If a line of the data below contains the string "camera", copy it into your answer.

**** COLLECTED DATA

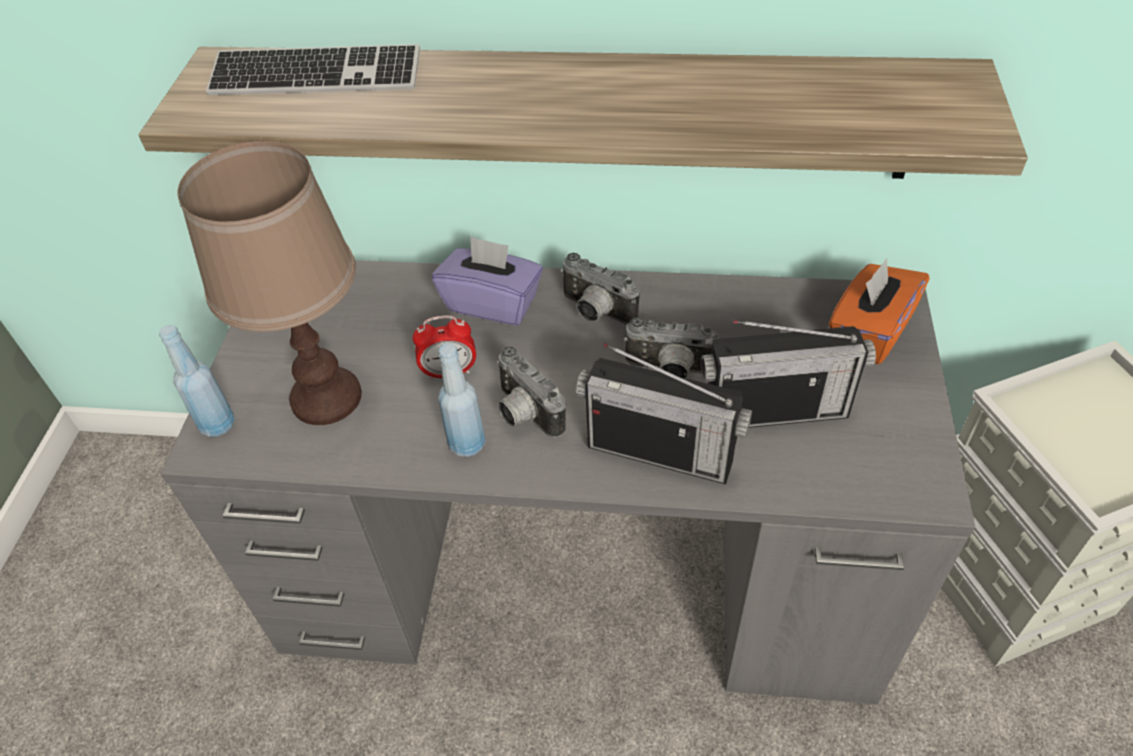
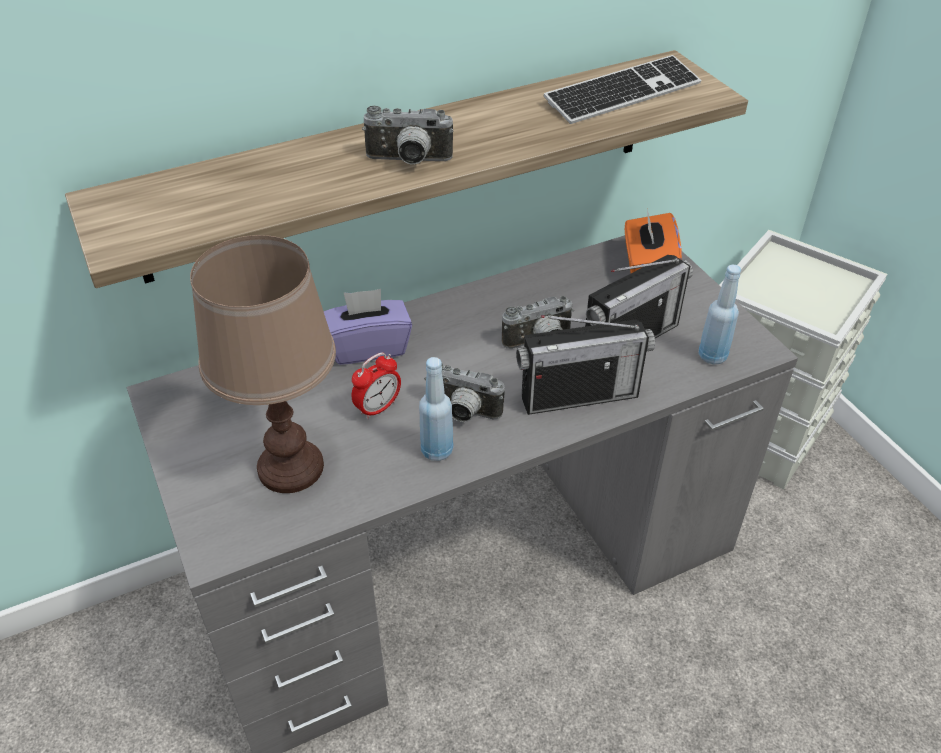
camera: 35 degrees left, 5 degrees down
blue bottle [159,325,235,437] -> blue bottle moved to [699,265,741,365]
keyboard [206,44,420,95] -> keyboard moved to [544,55,701,124]
camera [560,253,640,325] -> camera moved to [362,106,454,165]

********

■ WRITTEN SOLUTION
camera: 35 degrees left, 5 degrees down
camera [560,253,640,325] -> camera moved to [362,106,454,165]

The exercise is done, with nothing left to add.